I love Chandler. Reading any of his works of fiction is a pleasure every human being should experience at least once in their life. Although his novels are mostly works of genius, I actually preferred this massive collection of his short-form works. This is one book you can't carry around with you - at over 1,300 pages you'll end up with forearms like Popeye the Sailor. Just sit back in your favourite wing-back chair with a bottle of whisky and savour every moment.

The Quincunx: The Inheritance of John Huffam (1995)

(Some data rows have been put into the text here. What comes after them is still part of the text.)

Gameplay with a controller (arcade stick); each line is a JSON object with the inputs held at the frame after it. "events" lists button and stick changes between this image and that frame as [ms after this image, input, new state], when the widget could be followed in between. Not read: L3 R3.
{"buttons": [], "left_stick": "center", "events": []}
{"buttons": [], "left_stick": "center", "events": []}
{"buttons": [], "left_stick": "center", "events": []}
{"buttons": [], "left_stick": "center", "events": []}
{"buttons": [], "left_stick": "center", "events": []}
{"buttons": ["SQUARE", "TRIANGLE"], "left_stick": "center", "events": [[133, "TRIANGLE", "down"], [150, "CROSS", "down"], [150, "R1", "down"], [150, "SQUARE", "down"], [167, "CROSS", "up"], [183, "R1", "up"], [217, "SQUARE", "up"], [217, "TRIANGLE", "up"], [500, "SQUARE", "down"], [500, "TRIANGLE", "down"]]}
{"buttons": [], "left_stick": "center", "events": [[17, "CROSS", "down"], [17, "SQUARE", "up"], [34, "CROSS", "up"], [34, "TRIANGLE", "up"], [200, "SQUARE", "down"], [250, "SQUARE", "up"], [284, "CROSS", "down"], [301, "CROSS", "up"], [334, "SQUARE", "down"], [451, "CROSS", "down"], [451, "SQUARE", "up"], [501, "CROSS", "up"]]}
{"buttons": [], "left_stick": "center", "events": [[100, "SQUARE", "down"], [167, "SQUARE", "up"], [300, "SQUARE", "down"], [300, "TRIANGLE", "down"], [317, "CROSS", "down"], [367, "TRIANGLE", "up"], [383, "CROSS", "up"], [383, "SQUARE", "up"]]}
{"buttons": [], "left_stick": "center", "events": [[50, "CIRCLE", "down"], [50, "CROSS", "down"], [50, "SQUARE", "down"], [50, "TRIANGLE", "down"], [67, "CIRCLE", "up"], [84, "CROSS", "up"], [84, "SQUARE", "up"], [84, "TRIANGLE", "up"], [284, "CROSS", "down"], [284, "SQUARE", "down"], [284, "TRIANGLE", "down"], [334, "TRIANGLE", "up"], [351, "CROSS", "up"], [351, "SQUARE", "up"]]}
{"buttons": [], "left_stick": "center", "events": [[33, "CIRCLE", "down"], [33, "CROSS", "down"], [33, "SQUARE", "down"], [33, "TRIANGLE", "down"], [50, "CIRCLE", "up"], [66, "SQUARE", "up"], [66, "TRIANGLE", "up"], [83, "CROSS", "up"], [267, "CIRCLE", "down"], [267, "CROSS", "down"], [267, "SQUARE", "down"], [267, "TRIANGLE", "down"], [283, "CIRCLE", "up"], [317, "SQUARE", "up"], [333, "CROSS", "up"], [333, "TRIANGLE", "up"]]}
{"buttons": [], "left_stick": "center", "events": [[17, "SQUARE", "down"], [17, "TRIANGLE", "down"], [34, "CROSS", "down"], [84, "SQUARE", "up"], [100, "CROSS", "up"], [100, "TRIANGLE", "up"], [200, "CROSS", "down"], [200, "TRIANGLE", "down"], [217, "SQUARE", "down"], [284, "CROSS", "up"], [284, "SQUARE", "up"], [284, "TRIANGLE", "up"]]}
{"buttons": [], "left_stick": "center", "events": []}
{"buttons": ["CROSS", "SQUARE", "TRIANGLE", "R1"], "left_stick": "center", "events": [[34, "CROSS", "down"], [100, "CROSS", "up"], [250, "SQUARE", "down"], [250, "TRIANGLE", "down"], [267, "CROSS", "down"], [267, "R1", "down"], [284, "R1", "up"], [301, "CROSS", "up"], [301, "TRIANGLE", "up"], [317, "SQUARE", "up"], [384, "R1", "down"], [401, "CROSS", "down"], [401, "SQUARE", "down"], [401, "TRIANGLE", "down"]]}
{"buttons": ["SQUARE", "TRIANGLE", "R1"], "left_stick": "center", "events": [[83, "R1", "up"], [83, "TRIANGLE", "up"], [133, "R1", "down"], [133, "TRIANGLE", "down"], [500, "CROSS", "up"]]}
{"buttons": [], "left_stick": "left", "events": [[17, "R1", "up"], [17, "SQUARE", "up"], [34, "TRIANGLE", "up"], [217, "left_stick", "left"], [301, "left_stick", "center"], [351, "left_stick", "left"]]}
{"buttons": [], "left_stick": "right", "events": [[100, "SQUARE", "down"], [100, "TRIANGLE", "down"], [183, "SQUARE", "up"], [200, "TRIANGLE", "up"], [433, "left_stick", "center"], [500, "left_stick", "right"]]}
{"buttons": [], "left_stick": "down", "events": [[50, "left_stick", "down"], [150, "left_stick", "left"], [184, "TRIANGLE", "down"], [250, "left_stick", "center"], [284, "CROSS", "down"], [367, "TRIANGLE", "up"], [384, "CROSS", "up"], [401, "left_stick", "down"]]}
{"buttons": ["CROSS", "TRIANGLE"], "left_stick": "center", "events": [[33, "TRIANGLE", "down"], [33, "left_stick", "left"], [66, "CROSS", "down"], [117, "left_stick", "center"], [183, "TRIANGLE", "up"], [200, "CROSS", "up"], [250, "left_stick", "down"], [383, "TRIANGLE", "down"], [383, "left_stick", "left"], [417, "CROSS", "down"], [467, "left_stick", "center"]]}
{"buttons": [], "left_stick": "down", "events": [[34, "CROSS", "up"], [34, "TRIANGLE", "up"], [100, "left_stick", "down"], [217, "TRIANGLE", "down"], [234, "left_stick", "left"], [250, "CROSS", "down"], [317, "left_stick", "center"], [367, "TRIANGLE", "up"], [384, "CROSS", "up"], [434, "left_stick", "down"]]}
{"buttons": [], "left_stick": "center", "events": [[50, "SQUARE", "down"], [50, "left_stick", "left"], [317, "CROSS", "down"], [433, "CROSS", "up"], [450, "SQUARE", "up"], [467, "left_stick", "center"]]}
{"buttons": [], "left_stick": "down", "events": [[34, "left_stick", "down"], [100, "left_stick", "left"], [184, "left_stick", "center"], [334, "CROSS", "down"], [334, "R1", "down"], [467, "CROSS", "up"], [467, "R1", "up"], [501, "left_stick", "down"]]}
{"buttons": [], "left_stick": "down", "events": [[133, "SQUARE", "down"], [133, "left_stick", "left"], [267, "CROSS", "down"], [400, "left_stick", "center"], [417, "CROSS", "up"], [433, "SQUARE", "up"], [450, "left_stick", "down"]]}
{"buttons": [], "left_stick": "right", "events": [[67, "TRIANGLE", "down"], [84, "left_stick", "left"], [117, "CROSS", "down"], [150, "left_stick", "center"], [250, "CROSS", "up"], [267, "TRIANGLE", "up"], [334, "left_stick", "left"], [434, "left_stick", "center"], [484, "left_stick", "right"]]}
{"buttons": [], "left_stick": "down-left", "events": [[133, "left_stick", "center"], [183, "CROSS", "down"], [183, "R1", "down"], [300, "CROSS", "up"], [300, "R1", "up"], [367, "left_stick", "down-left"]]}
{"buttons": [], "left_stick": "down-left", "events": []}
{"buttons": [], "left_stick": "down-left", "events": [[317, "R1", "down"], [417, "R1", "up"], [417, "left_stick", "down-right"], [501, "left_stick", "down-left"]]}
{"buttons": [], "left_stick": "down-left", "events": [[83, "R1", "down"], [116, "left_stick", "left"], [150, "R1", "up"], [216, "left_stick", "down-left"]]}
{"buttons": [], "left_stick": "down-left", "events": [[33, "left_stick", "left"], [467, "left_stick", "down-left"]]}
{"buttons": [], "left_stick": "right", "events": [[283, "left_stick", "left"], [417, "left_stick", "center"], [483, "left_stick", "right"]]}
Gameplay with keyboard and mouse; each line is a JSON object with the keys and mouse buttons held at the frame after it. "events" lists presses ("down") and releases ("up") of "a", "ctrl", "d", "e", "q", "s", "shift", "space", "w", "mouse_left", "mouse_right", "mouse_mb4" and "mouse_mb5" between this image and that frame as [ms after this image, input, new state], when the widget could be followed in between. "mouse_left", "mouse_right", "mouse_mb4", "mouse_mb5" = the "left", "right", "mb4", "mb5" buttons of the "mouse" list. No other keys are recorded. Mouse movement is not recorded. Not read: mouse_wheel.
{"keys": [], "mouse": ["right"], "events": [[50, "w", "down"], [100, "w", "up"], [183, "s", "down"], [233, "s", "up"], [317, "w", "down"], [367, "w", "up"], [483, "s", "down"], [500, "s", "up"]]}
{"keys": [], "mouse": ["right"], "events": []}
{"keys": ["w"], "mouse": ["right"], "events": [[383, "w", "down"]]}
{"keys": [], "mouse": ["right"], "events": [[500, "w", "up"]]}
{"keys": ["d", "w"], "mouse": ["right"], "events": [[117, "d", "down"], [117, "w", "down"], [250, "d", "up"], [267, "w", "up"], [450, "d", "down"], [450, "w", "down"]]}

I never would have dreamed a book like this would end up being something I'd ever admit to saying was an all-time favourite of mine. I do like to read Charles Dickens every now and again (there's a Dickens biography staring at me on my bookshelf every day - I'll get around to it at some point). This is very much influenced by Dickensian tales. A labyrinthine colossus of a novel over 1,200 pages in length in paperback form that follows the life of a Victorian young man who has no memory of his father, and whose doting mother holds a precious codicil of a last will and testament in a small trinket that never leaves her side. As his life takes turn after turn, and tragedy after tragedy befalls him - he never loses sight of the fact that something on that document hides the secret to his claim to a family fortune. A mesmerising and compelling masterpiece of a novel that is even meticulously structured (word by word) so that the sentence in the middle of the book reveals the secret to our protagonists background (good luck counting the words!).

Shackleton (1989)

A biography of Ernest Shackleton, the famous polar explorer, by Roland Huntford. There are quite a few books on Shackleton by now, but this was one of the earliest, if not the first, to really cover his life, and his astonishing exploration to the South Pole. If you think the notion of old-fashioned heroes is a myth - you need to read the true story of how this man lead his colleagues out of the jaws of hell and, quite literally, across the frozen landscape of Antarctica whilst dragging a boat behind them so they could sail to a desolate island; and then leave them behind whilst he went off on an almost suicidal mission to go and seek out a rescue party to come back to save them. A stone-cold (no pun intended) winner for best biography I'll ever read in my life. Forget anyone who says Captain Scott was a better hero - this guy makes Scott feel like a wuss. If you only have room for one biography on your bookshelf - get this!